Google constantly leaves numerical puns and riddles for those who care to look in the right places. When it filed the regulatory documents for its stockmarket listing in 2004, it said that it planned to raise $2,718,281,828, which is $e billion to the nearest dollar. A year later, it filed again to sell another batch of shares -- precisely 14,159,265, which represents the first eight digits after the decimal in the number pi (3.14159265).

Their famous recruitment campaign and their very name further reinforce the impression of their obsession with Mathematics.

(Originally posted on Advogato.)

2006-04-07

ZINC

ZINC is a variant of the game of Core War in which programmes (called "warriors") fight each other in a battle to control a virtual computer. The programmes are written in a simple language called Redcode and run inside an emulator known as Memory Array Redcode Simulator (MARS). ZINC implements a simpler and more symmetric dialect of the Redcode language than the current International Core War Society (ICWS) standard known as ICWS-94.

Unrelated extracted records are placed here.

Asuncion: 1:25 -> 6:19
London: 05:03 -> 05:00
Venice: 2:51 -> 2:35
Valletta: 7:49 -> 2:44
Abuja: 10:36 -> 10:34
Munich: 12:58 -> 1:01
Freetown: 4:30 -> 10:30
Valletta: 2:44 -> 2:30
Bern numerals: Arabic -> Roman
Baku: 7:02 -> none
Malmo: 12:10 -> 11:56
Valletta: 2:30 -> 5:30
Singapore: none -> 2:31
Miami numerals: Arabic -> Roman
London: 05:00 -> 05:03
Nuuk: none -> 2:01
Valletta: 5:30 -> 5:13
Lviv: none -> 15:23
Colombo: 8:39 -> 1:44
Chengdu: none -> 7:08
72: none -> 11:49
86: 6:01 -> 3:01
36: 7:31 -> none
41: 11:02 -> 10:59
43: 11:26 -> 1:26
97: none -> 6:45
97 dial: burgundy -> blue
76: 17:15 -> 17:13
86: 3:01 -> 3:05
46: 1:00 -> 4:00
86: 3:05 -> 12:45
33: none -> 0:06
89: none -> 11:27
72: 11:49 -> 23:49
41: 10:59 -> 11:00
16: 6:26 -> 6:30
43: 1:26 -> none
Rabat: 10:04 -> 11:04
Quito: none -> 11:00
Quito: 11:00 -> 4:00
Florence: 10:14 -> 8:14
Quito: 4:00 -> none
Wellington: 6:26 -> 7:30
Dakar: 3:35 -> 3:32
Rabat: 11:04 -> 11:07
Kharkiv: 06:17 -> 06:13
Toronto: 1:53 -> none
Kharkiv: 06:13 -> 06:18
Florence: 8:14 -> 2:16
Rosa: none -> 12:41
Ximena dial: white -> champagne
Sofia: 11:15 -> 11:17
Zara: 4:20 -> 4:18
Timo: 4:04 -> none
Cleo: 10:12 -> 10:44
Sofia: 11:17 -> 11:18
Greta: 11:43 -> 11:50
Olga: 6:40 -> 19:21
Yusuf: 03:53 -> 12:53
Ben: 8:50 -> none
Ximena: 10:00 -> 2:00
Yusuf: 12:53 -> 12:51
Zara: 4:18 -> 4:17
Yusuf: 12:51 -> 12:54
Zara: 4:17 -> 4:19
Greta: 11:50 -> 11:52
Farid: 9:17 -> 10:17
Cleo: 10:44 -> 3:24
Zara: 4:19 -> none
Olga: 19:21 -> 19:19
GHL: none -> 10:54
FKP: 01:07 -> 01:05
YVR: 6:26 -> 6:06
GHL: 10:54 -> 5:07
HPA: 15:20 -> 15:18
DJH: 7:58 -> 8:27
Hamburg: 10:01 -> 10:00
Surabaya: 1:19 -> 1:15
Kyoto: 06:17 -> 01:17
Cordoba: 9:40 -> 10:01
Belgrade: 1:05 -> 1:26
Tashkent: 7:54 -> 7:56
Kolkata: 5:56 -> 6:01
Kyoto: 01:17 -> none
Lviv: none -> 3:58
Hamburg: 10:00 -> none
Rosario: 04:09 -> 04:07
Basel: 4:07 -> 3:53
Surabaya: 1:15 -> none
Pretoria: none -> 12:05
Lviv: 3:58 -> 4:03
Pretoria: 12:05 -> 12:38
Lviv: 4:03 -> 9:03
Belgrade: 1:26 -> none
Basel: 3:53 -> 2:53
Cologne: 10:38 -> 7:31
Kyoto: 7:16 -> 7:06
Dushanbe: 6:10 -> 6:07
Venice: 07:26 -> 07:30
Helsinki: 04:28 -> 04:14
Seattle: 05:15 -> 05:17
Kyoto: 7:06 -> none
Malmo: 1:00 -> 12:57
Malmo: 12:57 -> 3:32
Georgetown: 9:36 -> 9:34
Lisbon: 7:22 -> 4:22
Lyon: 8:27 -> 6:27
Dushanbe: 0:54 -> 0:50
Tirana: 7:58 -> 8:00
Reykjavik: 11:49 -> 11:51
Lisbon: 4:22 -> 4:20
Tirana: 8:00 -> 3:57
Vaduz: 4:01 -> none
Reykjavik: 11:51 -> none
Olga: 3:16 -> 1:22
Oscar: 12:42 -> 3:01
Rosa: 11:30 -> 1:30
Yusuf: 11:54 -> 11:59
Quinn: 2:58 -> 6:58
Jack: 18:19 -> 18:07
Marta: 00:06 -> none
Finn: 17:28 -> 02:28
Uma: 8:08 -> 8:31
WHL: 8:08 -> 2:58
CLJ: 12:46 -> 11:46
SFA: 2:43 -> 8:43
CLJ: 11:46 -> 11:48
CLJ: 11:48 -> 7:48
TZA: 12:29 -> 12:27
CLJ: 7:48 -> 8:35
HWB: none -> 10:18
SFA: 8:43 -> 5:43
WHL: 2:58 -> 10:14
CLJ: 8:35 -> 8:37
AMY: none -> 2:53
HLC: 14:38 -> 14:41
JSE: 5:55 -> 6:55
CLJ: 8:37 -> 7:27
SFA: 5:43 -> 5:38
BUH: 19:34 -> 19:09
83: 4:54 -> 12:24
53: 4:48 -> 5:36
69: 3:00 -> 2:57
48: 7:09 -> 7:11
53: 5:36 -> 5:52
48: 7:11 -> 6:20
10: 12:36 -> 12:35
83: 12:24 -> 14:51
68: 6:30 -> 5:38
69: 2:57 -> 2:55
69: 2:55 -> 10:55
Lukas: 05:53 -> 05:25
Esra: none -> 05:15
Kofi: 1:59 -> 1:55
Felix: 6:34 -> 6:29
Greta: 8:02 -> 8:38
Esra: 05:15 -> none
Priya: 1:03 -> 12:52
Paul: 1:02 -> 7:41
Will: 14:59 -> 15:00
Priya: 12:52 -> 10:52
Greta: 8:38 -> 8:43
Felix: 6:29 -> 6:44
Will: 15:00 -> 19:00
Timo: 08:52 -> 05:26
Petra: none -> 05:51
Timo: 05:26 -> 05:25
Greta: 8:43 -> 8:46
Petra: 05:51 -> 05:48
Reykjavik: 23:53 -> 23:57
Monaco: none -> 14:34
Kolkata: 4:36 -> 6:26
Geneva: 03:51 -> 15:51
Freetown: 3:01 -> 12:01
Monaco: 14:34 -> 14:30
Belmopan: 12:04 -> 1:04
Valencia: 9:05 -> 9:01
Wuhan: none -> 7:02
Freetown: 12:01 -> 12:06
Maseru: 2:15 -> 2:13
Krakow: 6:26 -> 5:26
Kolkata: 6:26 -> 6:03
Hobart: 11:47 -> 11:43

To get a feel for ZINC and Redcode, look at the following simple warrior:

; Bomb every fourth cell in the core with a "DAT #0".
org start
target:
dat #0
start:
add #4, $target
mov #0, @target
jmp $start

Redcode looks very similar to the assembly language of many modern microprocessors. A DAT #0 instruction indicates the number 0 stored as the datum at that location in memory. This instruction is itself encoded as 0 and is not executable - an attempt to execute this instruction leads to the death of a warrior. So the warrior shown above (called "Dwarf", a classic Core War warrior) bombs every fourth location in the core in the hopes of fatally wounding an opponent. Note that Core War only supports relative addressing and @ represents indirect addressing (the location pointed to contains a pointer to the final location). More details, including a tutorial for beginners, are available in the ZINC User Manual as well as on sites like www.koth.org and www.corewar.info. There is also an active USENET newsgroup rec.games.corewar for Core War enthusiasts.


ZINC is currently at version 0.1 and is Free Software released under the GNU General Public Licence (GPL).


By the way, I expect to receive a lot of flame for my decision to not recognise TAB characters as whitespace in the Redcode dialect implemented by ZINC.

(Originally posted on Advogato.)

2006-03-28

Tatjana van Vark

Tatjana van Vark looks like an amazing Dutch inventor and machinist. Just look at her works and you'll know what I mean. My favourites were the oscilloscope that she created when she was just 14 years old and an Enigma-like "Coding Machine". I just wish they had put up some more information about the devices than just the pictures. Another of those humbling experiences for yours truly.

(Originally posted on Advogato.)

2006-03-27

Miscellaneous

Steve Yegge is now on Blogger for those of you who can't seem to have enough of his rants.


Ranjit Madampath pointed me to a rather hilarious entry on Frameworks in the Joel on Software discussion group.


Planet Scheme used to be available as planet-scheme.yi.org, but it seems to be dead now. I used to like reading the aggregated weblogs of a lot of smart Scheme hackers, the weblog of Jose Antonio Ortega Ruiz in particular.